Standard Parts

As in the case of hyperreal numbers, our next step is to introduce the standard part. If A is a finite hyperreal vector, the standard part of A is the real vector

st(A) = st(a₁)i + st(a₂)j + st(a₃)k.

Since each component of A is infinitely close to its standard part, A is infinitely close to its standard part. Thus

st(A) is the real vector infinitely close to A.

The standard part of an infinite hyperreal vector is undefined.

Here is a list of rules for standard parts of vectors.
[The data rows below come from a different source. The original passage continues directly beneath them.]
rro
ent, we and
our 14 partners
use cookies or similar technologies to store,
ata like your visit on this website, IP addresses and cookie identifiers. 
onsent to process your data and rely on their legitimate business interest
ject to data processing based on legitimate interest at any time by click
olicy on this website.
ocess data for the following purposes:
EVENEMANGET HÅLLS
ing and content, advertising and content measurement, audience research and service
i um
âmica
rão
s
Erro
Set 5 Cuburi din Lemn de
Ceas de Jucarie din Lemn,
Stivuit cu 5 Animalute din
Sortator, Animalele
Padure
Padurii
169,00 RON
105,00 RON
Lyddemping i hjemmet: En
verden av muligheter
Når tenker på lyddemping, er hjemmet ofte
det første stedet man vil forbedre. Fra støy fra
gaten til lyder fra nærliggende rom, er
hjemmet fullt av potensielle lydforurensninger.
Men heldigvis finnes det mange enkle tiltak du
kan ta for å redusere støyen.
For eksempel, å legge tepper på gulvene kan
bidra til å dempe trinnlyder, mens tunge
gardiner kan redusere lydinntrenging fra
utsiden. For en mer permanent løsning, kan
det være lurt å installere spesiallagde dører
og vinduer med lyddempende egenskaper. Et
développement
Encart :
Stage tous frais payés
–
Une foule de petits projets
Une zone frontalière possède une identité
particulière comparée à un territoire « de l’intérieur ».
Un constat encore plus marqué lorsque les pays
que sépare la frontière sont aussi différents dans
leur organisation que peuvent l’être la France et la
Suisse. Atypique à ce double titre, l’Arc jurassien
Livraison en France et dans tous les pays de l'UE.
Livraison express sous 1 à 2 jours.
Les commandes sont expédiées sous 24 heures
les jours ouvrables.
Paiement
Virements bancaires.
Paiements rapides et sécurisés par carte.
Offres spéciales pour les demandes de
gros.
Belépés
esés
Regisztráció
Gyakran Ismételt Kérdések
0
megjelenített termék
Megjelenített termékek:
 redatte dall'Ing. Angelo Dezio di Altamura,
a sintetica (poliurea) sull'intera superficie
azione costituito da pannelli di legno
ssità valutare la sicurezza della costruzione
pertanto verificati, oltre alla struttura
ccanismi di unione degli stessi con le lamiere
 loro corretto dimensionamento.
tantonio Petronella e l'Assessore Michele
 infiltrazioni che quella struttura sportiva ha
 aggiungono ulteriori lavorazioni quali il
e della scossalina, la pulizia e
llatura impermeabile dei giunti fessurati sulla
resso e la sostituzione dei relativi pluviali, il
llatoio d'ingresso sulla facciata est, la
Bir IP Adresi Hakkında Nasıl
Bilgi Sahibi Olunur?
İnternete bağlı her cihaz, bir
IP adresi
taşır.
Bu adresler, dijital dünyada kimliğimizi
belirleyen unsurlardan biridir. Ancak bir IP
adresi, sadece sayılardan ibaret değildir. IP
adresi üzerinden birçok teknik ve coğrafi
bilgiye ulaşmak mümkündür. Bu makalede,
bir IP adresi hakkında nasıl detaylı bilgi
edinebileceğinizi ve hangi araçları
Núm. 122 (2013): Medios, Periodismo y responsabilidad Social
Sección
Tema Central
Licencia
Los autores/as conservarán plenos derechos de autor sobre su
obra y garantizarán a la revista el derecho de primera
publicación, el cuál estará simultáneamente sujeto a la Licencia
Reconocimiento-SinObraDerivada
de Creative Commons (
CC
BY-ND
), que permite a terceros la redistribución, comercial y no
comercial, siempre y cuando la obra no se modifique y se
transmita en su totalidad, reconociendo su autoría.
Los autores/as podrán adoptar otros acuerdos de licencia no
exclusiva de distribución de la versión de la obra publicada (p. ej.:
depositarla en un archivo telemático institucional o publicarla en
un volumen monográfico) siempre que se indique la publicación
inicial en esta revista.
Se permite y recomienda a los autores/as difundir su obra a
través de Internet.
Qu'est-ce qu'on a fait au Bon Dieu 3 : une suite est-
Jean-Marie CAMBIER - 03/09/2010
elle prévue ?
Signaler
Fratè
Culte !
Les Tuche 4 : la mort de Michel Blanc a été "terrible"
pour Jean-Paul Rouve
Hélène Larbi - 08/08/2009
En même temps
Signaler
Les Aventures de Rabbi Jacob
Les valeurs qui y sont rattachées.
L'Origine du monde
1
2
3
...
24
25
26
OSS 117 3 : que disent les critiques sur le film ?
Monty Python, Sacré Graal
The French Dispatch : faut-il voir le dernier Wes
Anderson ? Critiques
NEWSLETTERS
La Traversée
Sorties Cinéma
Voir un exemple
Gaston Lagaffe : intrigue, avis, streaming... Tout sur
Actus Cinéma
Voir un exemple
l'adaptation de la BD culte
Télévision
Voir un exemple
A and B are finite hyperreal vectors and c is a finite hyperreal number.

st(-A) = -st(A) st(A + B) = st(A) + st(B)

st(cA) = st(c)st(A) st(A · B) = st(A) · st(B)

st(A × B) = st(A) × st(B) st(|A|) = |st(A)|

As an example we prove the equation for inner products,

st(A · B) = st(a₁b₁ + a₂b₂ + a₃b₃)

= st(a₁)st(b₁) + st(a₂)st(b₂) + st(a₃)st(b₃)

= st(A) · st(B).

Given a nonzero hyperreal vector A, we may form its unit vector U = A/|A|. The three components of U are the direction cosines of A. As in the case of real vectors, U has length one and is parallel to A.